The News
Thursday 18 of April 2024

Palestinian Leader Invited to White House in Trump Call


In this Feb. 23, 2017 file photo, Palestinian president Mahmoud Abbas listens to his Lebanese counterpart Michel Aoun address a speech, at the presidential palace, in Baabda east Beirut, Lebanon,photo: AP/Hussein Malla
In this Feb. 23, 2017 file photo, Palestinian president Mahmoud Abbas listens to his Lebanese counterpart Michel Aoun address a speech, at the presidential palace, in Baabda east Beirut, Lebanon,photo: AP/Hussein Malla
The move suggested Trump may be returning to more traditional U.S. policy and will not give Israel free rein to expand its control over the West Bank and sideline the Palestinians

RAMALLAH – A spokesman for the Palestinian President Mahmoud Abbas said the U.S President has invited him to visit the White House to discuss resuming peace talks in a telephone call Friday, the first contact between the two leaders since Trump took office in January.

Abbas spokesman Nabil Abu Rdeneh said President Trump invited the Palestinian leader to visit “soon.” He said “Abbas is convinced that President Trump is serious about achieving peace and is looking for a deal to achieve the long-awaited peace.”

The last round of U.S.-mediated peace talks collapsed in 2014.

Friday’s call was the first between Trump and Abbas since Trump took office.

In his efforts to secure Palestinian statehood, Abbas has spent many hours on the phone and in meetings with U.S. presidents and secretaries of state over the past decade, but has been unsuccessful when reaching out to Trump — until now.
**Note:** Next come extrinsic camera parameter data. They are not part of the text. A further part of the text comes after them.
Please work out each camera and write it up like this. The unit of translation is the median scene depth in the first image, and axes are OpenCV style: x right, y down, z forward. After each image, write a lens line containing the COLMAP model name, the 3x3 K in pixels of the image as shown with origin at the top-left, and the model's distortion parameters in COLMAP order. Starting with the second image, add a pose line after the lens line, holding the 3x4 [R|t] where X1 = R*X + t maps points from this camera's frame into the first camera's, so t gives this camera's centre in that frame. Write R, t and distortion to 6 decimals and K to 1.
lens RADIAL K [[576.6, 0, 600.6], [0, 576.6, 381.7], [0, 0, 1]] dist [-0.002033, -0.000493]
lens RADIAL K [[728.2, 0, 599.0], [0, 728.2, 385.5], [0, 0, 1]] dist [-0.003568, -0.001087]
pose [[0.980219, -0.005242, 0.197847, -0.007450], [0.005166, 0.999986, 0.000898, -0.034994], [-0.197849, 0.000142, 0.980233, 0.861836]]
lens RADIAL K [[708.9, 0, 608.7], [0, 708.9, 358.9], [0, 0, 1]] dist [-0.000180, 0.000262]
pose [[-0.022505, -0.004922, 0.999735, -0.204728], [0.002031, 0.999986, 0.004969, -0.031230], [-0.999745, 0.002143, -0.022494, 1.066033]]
Trump is unpopular among Palestinians because he appeared to break from his predecessor and adopt friendlier positions toward the Israeli government; ambivalence has marked his position toward a two-state solution to the conflict, he’s considering to move the U.S. embassy in Israel to Jerusalem, which the Palestinians seek as the capital of their future state, and has adopted a more lenient approach to Israel building settlements in territory claimed by the Palestinians.

However, Trump’s administration last week warned Israel against annexing parts of the occupied West Bank, saying it would trigger an “immediate crisis” between the two allies.

The move suggested Trump may be returning to more traditional U.S. policy and will not give Israel free rein to expand its control over the West Bank and sideline the Palestinians, as Israeli nationalists had hoped.